Pour que l’accord commercial anti-contrefaçon (ACTA) entre en vigueur dans l’Union européenne, il faut que celui-ci soit approuvé par les eurodéputés lors d’un vote en séance plénière. Sans le consentement du pouvoir législatif communautaire, l’Union européenne ne peut pas ratifier le projet de traité international. Autrement dit, un vote négatif signera l’acte de décès d’ACTA.

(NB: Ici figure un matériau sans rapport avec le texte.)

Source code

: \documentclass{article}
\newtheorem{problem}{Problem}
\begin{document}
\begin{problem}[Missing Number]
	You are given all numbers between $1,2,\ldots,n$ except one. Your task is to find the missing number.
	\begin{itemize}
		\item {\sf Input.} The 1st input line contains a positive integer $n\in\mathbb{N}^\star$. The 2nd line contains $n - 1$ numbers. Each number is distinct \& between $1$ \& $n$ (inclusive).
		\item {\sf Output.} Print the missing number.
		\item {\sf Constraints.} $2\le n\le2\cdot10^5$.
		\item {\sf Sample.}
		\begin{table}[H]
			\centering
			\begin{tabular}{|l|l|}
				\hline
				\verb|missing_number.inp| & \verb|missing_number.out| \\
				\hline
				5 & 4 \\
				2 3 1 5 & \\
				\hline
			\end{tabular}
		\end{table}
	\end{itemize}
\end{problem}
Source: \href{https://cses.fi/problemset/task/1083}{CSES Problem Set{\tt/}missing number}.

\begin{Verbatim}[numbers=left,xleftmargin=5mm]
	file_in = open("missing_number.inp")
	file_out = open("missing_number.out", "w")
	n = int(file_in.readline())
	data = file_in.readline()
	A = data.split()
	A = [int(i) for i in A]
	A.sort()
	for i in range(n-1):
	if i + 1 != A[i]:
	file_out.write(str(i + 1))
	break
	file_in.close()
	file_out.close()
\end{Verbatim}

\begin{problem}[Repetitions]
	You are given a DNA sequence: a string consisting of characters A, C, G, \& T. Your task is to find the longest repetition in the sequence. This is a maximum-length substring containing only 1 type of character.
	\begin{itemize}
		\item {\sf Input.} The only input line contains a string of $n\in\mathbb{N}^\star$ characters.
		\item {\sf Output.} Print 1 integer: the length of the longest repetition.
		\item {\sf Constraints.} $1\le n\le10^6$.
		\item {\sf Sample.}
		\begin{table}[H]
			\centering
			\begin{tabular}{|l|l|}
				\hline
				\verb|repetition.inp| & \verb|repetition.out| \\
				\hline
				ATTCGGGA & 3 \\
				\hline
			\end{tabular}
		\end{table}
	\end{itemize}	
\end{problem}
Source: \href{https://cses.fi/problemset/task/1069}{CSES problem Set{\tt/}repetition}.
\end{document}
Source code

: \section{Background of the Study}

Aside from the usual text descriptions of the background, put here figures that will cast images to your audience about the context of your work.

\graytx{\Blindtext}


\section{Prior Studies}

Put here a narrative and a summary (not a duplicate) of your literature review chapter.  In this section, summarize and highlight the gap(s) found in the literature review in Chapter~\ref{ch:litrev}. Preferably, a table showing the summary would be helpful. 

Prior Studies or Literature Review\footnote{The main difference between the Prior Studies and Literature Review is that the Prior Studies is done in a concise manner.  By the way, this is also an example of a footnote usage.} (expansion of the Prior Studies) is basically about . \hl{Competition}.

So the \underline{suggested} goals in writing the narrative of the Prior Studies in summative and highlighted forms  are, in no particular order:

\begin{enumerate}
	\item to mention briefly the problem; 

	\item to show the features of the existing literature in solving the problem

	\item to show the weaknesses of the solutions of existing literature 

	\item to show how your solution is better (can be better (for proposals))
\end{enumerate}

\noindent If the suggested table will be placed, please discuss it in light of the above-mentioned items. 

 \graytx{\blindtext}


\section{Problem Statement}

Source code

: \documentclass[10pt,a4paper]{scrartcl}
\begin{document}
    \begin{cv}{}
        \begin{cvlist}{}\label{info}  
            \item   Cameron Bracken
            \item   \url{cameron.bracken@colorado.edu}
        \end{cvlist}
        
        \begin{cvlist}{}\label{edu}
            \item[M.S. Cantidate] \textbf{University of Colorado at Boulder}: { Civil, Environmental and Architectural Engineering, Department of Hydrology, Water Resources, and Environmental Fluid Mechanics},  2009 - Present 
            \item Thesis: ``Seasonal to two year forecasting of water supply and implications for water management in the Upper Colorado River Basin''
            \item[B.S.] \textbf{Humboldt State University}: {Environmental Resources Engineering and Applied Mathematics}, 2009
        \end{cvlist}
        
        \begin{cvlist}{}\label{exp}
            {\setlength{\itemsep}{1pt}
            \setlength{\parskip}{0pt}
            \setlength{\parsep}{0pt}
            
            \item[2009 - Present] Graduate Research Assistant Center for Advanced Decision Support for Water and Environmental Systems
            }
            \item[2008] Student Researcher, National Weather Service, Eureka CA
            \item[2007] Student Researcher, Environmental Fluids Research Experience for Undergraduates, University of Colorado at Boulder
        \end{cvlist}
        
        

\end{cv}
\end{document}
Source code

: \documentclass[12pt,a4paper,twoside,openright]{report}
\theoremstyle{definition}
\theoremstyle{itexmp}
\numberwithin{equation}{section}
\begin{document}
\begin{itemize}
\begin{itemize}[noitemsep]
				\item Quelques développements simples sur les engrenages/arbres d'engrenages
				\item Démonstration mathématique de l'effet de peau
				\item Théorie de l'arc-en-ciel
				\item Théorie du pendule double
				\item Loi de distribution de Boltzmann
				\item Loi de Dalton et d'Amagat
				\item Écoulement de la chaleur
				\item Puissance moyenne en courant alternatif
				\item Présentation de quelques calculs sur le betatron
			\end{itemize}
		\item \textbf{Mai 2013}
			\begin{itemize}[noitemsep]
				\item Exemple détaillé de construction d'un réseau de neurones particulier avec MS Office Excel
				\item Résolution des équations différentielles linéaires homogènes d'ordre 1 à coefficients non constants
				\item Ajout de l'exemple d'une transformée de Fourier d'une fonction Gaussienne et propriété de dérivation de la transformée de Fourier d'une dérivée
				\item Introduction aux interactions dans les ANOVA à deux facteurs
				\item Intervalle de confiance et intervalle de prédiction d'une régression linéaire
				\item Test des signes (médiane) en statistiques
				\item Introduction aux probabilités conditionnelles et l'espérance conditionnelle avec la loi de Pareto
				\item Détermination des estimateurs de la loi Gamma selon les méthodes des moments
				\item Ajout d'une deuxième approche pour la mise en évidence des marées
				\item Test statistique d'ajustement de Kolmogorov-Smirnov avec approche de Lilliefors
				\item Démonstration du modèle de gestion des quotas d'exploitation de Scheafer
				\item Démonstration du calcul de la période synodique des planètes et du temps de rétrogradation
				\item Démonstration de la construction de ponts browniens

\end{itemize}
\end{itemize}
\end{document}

Favorable à l’accord commercial depuis le début, la Commission européenne s’emploie depuis quelques semaines à réunir les meilleures conditions pour obtenir un vote positif au Parlement. Et visiblement, plus la date de la séance plénière est lointaine, plus les chances d’une adoption par les députés européens sont grandes. Un vote dans les prochaines semaines ou les prochains mois serait très défavorable.
Pour cette raison, et parce que la pression médiatique et populaire sera moins vive dans quelques mois, la Commission européenne vient de demander aux eurodéputés de repousser leur vote prévu avant l’été sur l’ACTA. Selon l’AFP, les membres de l’exécutif du Vieux Continent souhaitent que la Cour de justice de l’Union européenne (CJUE) rende d’abord son avis sur la compatibilité de l’ACTA avec le droit communautaire.
« Il s’agit d’une contribution importante au débat public et démocratique européen » a commenté Karel De Gucht, commissaire en charge du commerce. Cette référence au débat public et démocratique est une déclaration qui ne manque pas de piquant, lorsque l’on sait que l’ACTA a été négocié pendant des années derrière des portes closes par des individus n’ayant jamais été élus.
Karel De Gucht a poursuivi en émettant « ‘espoir que le Parlement européen respectera la Cour européenne de justice et attendra son opinion avant de déterminer sa propre position sur ACTA« . Sauf que le problème posé par l’accord n’est pas sa compatibilité avec le droit communautaire ou le respect des libertés fondamentales, mais ce qu’il prépare pour l’avenir, notamment avec la création du comité ACTA.
Cette nouvelle institution internationale pourra décider d’amender l’accord sans passer par les parlements nationaux. Avec le comité ACTA, le processus démocratique est tout simplement mis hors-jeu. De nouvelles règles négociées entre diplomates pourraient ainsi voir le jour, en plus de l’encouragement envers les initiatives privées pour lutter contre la contrefaçon, sans le contrôle de l’ordre judiciaire.
Dans la mesure où la Cour de justice de l’Union européenne va mettre au minimum plusieurs semaines (pour ne pas dire mois) avant de rendre son avis, il est de l’intérêt de l’exécutif du Vieux Continent que les eurodéputés attendent le verdict de l’institution judiciaire. D’autant que l’AFP indique que la question posée est « très large« , portant sur les traités communautaires et notamment la charte des droits fondamentaux.
Le Parlement européen répondra-t-il favorablement à l’invitation de la Commission ? Rien n’est moins sûr. Les membres de la commission INTA, qui est l’instance de référence pour la validation de l’accord au niveau du Parlement européen, ont refusé la proposition du rapporteur David Martin consistant à déférer le texte devant la CJUE au nom du Parlement, en marge de la saisine de la Commission.
Le bras de fer autour du calendrier ACTA se poursuit.